# [Problem statement]
Rewrite the lines below as a numbered list, from the first one through the one containing "common name: Common garter snake", and leave out any blank lines.

# [Stored rows]

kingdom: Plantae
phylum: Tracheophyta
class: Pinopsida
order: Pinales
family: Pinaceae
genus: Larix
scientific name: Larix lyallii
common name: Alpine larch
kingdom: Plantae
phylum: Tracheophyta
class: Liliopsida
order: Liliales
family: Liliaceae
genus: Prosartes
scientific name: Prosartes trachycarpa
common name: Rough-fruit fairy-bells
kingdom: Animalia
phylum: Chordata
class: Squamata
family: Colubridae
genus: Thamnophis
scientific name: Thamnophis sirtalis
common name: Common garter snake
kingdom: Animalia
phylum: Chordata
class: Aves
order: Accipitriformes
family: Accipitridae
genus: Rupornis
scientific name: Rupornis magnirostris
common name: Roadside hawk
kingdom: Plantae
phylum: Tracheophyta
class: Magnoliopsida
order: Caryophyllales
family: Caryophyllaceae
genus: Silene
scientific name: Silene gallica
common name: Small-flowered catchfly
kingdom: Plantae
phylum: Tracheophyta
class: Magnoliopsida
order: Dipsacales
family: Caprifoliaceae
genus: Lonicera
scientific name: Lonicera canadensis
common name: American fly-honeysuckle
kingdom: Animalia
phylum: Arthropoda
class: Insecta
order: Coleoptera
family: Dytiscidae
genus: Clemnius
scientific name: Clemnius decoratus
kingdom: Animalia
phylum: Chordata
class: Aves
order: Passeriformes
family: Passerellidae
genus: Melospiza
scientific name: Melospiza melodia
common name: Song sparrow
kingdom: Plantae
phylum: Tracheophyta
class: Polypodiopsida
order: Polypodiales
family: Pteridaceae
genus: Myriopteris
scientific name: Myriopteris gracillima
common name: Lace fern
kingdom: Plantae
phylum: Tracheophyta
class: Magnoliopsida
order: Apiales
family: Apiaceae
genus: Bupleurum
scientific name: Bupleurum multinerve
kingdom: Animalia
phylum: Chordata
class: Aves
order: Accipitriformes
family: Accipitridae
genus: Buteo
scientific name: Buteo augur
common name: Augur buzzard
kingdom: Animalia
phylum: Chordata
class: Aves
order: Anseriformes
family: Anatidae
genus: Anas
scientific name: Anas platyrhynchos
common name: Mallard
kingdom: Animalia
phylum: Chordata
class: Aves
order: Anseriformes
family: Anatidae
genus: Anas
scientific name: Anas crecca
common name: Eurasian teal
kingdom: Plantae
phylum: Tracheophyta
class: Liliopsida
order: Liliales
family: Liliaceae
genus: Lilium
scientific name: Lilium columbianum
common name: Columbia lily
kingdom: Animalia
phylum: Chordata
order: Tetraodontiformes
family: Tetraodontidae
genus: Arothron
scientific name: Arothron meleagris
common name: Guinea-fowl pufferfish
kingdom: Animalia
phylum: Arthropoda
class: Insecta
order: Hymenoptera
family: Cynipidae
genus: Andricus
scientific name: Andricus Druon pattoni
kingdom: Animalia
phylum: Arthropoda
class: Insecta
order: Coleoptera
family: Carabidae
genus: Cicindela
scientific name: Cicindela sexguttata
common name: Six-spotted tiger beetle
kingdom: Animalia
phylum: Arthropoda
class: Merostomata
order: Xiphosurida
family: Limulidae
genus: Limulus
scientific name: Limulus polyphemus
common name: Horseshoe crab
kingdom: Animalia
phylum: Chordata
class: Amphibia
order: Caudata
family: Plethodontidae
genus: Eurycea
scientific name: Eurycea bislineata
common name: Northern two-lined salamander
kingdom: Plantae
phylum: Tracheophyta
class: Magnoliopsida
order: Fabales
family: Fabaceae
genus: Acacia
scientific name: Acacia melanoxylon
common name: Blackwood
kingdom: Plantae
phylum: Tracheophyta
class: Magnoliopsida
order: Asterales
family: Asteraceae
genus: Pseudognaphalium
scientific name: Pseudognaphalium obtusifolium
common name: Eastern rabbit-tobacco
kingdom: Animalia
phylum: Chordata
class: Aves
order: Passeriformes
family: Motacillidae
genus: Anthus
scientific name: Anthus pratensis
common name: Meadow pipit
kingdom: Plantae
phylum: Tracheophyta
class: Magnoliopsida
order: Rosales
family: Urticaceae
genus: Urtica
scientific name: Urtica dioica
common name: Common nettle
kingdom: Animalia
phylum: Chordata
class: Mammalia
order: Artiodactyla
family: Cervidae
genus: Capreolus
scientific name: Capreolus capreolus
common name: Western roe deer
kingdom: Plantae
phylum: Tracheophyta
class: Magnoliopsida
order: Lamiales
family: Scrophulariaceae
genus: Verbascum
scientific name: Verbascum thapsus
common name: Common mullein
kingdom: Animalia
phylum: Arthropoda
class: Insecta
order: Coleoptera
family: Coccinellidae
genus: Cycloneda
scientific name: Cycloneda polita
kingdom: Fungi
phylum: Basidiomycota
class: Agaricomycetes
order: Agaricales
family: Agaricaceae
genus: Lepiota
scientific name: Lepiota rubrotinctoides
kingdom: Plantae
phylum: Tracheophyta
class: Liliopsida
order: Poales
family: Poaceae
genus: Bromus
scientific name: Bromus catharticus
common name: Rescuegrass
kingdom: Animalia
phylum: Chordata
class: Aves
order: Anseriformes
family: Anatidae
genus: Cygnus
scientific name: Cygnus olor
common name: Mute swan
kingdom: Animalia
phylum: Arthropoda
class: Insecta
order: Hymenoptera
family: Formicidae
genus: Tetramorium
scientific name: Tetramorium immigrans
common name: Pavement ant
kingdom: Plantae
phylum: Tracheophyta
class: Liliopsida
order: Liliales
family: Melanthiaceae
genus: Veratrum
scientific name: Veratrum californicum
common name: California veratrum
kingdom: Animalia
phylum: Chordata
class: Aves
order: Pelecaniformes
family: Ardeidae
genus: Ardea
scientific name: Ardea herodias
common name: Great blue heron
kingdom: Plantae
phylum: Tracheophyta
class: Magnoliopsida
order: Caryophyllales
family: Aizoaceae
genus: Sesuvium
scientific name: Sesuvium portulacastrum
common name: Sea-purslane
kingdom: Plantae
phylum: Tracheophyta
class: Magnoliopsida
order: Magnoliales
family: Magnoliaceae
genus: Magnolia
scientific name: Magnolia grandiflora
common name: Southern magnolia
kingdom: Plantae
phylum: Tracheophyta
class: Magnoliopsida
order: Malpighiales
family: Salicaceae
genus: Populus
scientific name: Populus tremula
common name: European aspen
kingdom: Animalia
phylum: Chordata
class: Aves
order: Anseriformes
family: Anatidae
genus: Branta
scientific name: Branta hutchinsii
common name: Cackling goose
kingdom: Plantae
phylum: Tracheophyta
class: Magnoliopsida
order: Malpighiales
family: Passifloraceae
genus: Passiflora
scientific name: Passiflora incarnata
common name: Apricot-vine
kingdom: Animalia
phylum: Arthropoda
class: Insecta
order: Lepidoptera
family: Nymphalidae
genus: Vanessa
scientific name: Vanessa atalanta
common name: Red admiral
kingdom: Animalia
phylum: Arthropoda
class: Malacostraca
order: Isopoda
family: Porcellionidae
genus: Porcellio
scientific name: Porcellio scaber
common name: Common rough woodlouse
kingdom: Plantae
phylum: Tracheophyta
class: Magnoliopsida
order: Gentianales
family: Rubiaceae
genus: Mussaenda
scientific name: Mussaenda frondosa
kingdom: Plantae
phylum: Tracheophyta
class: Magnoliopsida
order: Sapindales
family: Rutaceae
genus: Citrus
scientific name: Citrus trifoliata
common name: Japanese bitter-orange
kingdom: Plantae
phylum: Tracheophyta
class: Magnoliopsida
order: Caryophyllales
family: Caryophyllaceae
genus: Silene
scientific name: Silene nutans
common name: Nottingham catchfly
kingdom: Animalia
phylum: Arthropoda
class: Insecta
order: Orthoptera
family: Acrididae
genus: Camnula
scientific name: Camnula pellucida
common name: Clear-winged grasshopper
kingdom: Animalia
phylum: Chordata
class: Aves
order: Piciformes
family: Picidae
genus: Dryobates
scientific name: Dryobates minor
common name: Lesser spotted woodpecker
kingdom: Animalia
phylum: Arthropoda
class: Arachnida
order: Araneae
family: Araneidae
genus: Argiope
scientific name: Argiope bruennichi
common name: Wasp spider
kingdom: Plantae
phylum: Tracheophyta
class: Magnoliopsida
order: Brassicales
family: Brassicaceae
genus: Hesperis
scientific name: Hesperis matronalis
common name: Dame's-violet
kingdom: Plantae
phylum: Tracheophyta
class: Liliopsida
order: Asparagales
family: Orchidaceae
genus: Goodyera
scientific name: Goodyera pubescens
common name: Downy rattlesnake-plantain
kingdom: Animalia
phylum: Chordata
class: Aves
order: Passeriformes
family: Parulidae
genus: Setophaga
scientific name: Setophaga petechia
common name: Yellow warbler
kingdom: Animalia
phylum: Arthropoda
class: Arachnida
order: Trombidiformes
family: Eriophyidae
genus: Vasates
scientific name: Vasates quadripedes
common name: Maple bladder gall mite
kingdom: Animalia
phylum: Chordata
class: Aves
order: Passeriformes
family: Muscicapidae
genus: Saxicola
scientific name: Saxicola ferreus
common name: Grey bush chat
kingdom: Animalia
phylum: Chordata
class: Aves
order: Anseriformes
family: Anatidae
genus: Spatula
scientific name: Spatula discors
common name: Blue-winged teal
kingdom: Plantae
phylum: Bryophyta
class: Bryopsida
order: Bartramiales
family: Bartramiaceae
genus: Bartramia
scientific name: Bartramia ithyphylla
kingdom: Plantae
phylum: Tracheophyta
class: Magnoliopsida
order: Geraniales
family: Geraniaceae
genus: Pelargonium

# [Written answer]
1. kingdom: Plantae
2. phylum: Tracheophyta
3. class: Pinopsida
4. order: Pinales
5. family: Pinaceae
6. genus: Larix
7. scientific name: Larix lyallii
8. common name: Alpine larch
9. kingdom: Plantae
10. phylum: Tracheophyta
11. class: Liliopsida
12. order: Liliales
13. family: Liliaceae
14. genus: Prosartes
15. scientific name: Prosartes trachycarpa
16. common name: Rough-fruit fairy-bells
17. kingdom: Animalia
18. phylum: Chordata
19. class: Squamata
20. family: Colubridae
21. genus: Thamnophis
22. scientific name: Thamnophis sirtalis
23. common name: Common garter snake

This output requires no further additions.